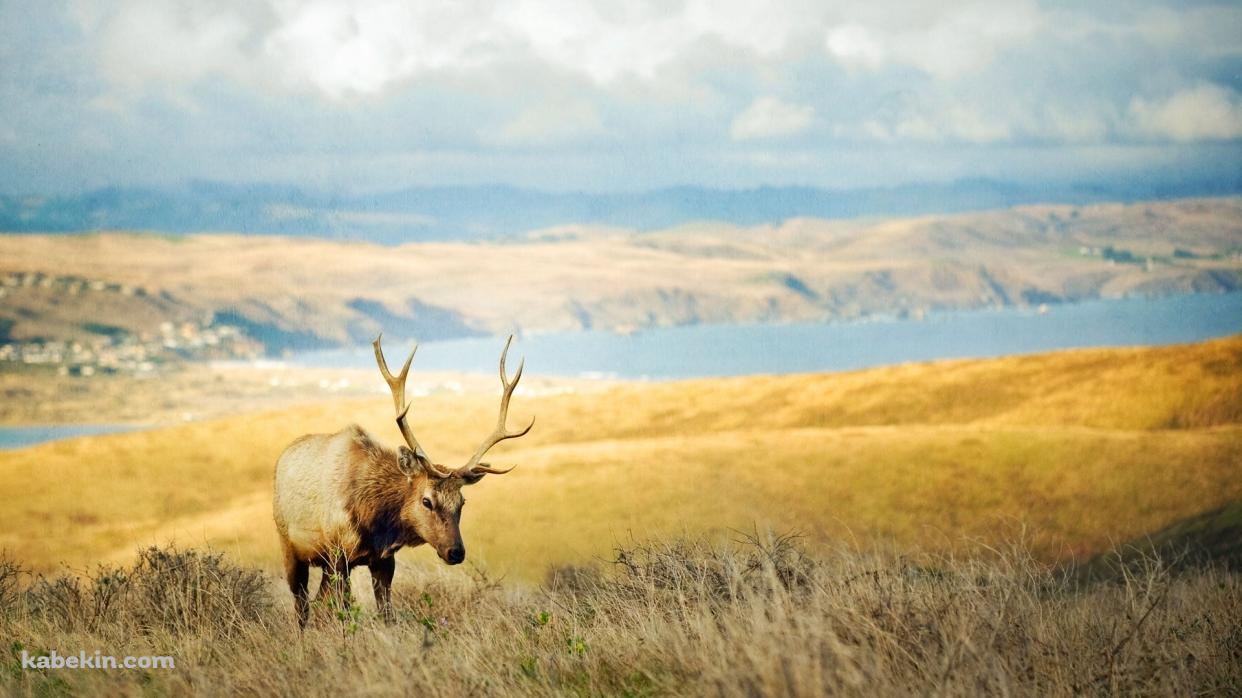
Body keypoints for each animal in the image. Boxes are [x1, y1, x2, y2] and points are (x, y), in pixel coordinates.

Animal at [273, 334, 533, 626]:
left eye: (462, 502)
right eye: (427, 501)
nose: (456, 552)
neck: (374, 520)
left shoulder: (384, 560)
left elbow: (387, 614)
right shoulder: (339, 555)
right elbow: (344, 614)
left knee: (316, 602)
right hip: (289, 546)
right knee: (302, 606)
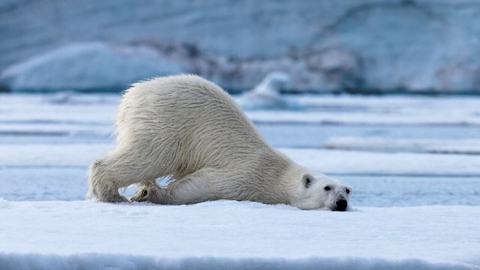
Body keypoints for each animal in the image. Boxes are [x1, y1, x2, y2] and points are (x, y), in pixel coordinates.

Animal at [88, 74, 350, 211]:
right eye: (327, 188)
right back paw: (112, 194)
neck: (277, 174)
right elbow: (203, 185)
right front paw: (150, 194)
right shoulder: (246, 175)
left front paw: (146, 191)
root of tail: (132, 94)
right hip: (165, 123)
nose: (342, 202)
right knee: (150, 156)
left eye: (348, 189)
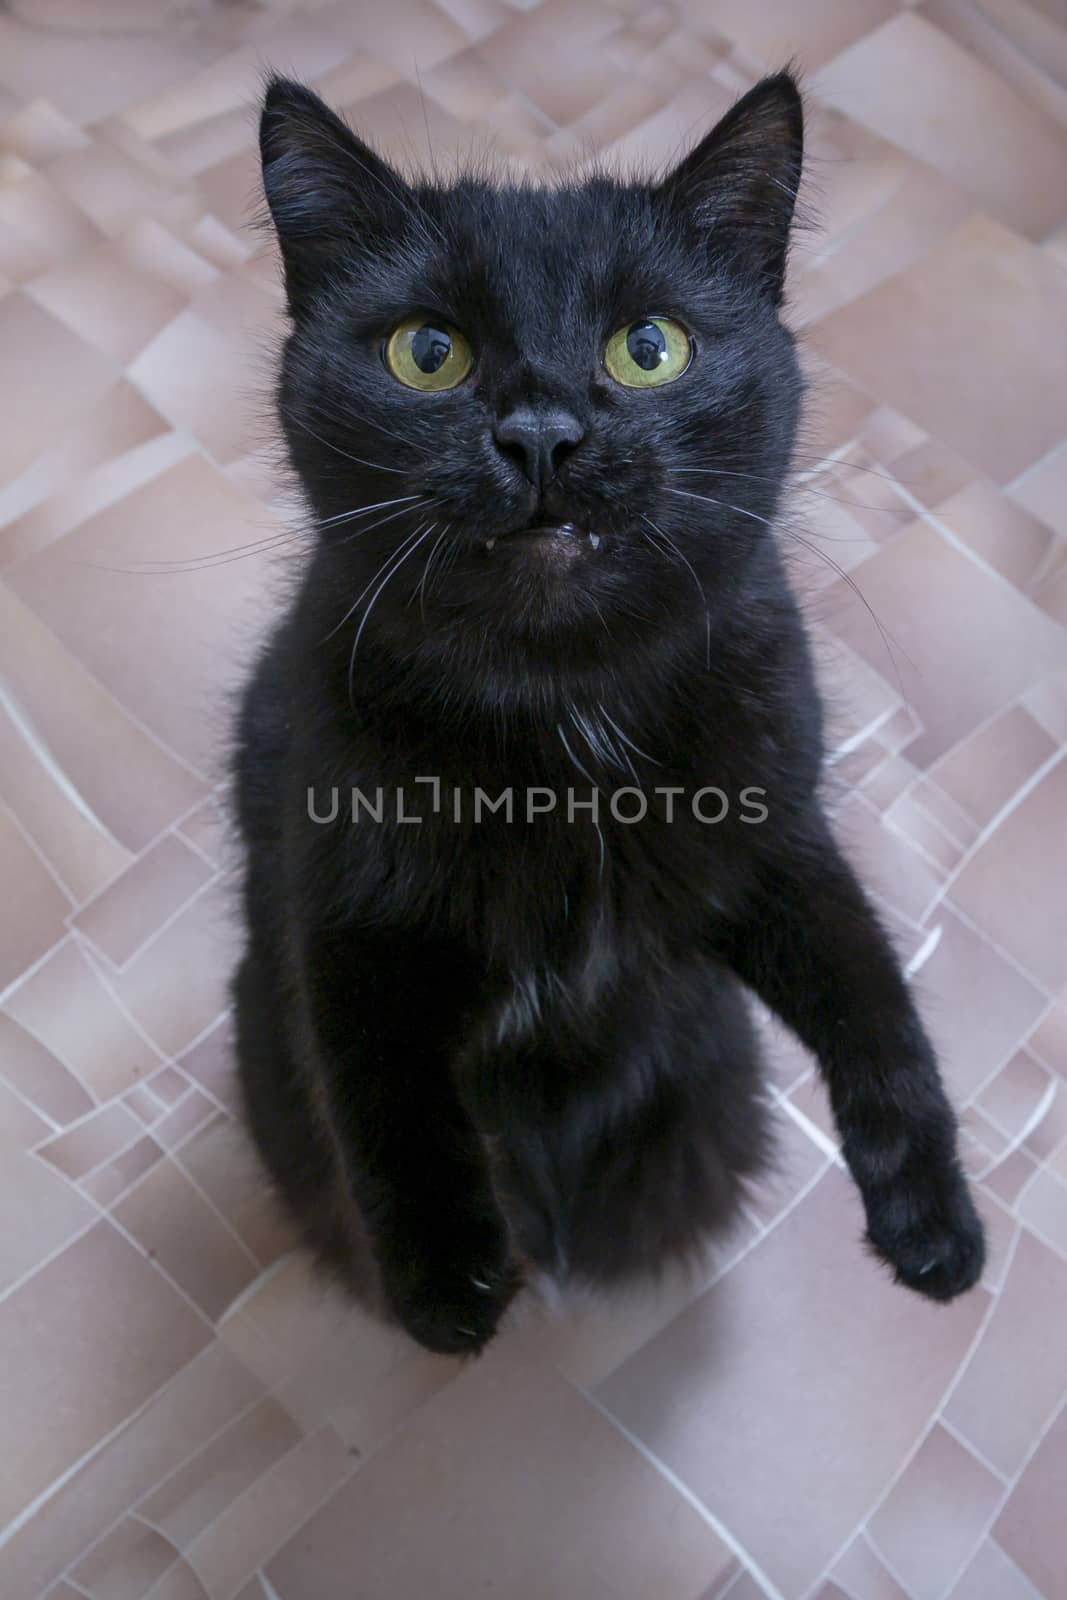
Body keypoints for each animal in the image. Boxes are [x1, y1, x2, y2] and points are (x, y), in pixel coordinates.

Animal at [233, 72, 985, 1350]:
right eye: (425, 353)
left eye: (647, 348)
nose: (541, 435)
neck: (564, 706)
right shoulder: (340, 884)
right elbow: (377, 1077)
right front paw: (448, 1282)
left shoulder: (770, 828)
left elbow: (866, 988)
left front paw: (928, 1217)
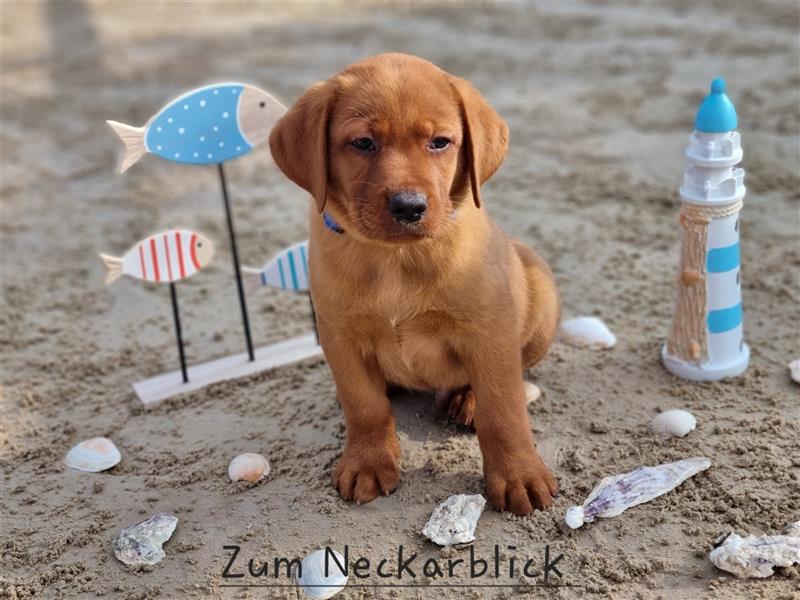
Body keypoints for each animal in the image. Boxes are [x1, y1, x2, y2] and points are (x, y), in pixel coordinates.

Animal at [268, 52, 556, 516]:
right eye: (363, 143)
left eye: (440, 142)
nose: (409, 207)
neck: (395, 258)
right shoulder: (339, 334)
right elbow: (364, 405)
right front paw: (367, 462)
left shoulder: (489, 330)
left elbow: (504, 410)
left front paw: (518, 474)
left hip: (541, 294)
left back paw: (465, 400)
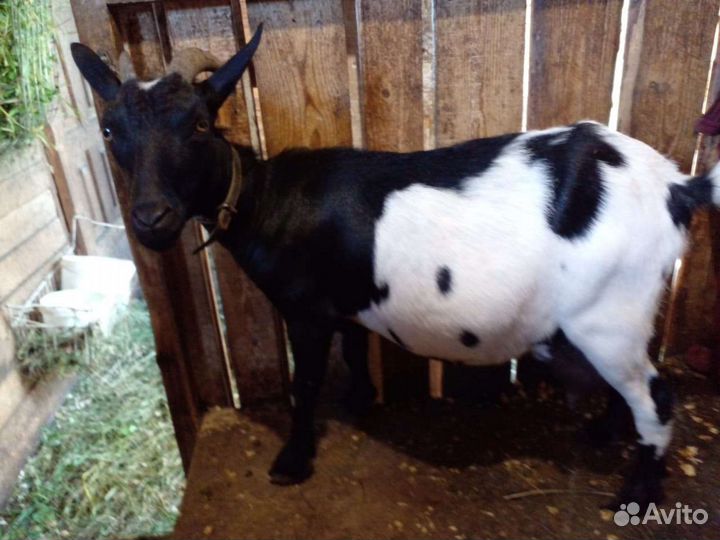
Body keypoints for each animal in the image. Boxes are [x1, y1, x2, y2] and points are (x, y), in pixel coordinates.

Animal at [71, 27, 719, 510]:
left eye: (200, 124)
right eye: (111, 129)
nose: (151, 219)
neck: (268, 199)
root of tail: (677, 187)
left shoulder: (305, 310)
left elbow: (305, 384)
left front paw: (292, 461)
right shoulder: (344, 300)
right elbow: (358, 349)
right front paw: (361, 400)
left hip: (607, 315)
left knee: (659, 395)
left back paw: (636, 492)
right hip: (623, 317)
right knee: (639, 378)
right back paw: (605, 432)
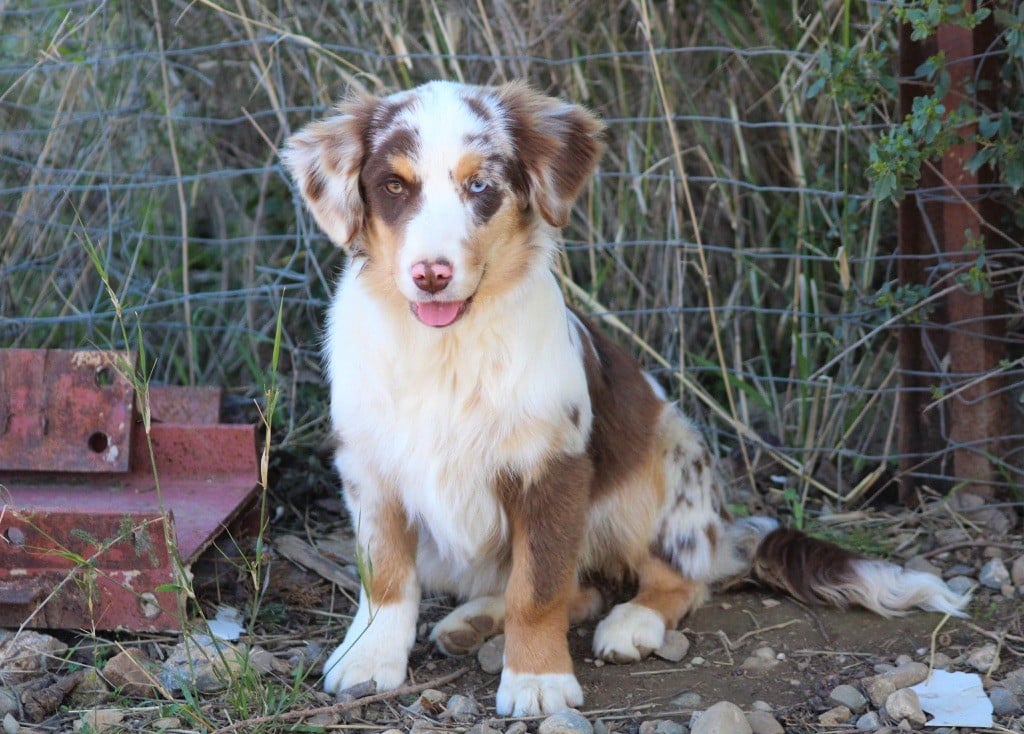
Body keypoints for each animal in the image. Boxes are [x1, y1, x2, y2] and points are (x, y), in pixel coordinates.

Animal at [282, 80, 969, 717]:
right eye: (393, 187)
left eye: (481, 187)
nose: (431, 274)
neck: (446, 349)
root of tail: (722, 530)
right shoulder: (368, 467)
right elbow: (386, 577)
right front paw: (370, 659)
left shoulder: (553, 467)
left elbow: (540, 586)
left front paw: (537, 682)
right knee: (578, 587)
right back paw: (472, 620)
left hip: (668, 458)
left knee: (672, 579)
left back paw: (632, 623)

--------------------------------

From the line containing "right eye: (427, 501)" down to the line containing "right knee: (302, 606)" in the material above, reproduce every line exactly, including the two end lines.

- **RESPONSE**:
right eye: (427, 501)
nose: (456, 552)
neck: (374, 520)
left shoulder: (384, 560)
left elbow: (387, 614)
right shoulder: (339, 555)
right elbow: (344, 614)
left knee: (316, 602)
right hip: (289, 546)
right knee: (302, 606)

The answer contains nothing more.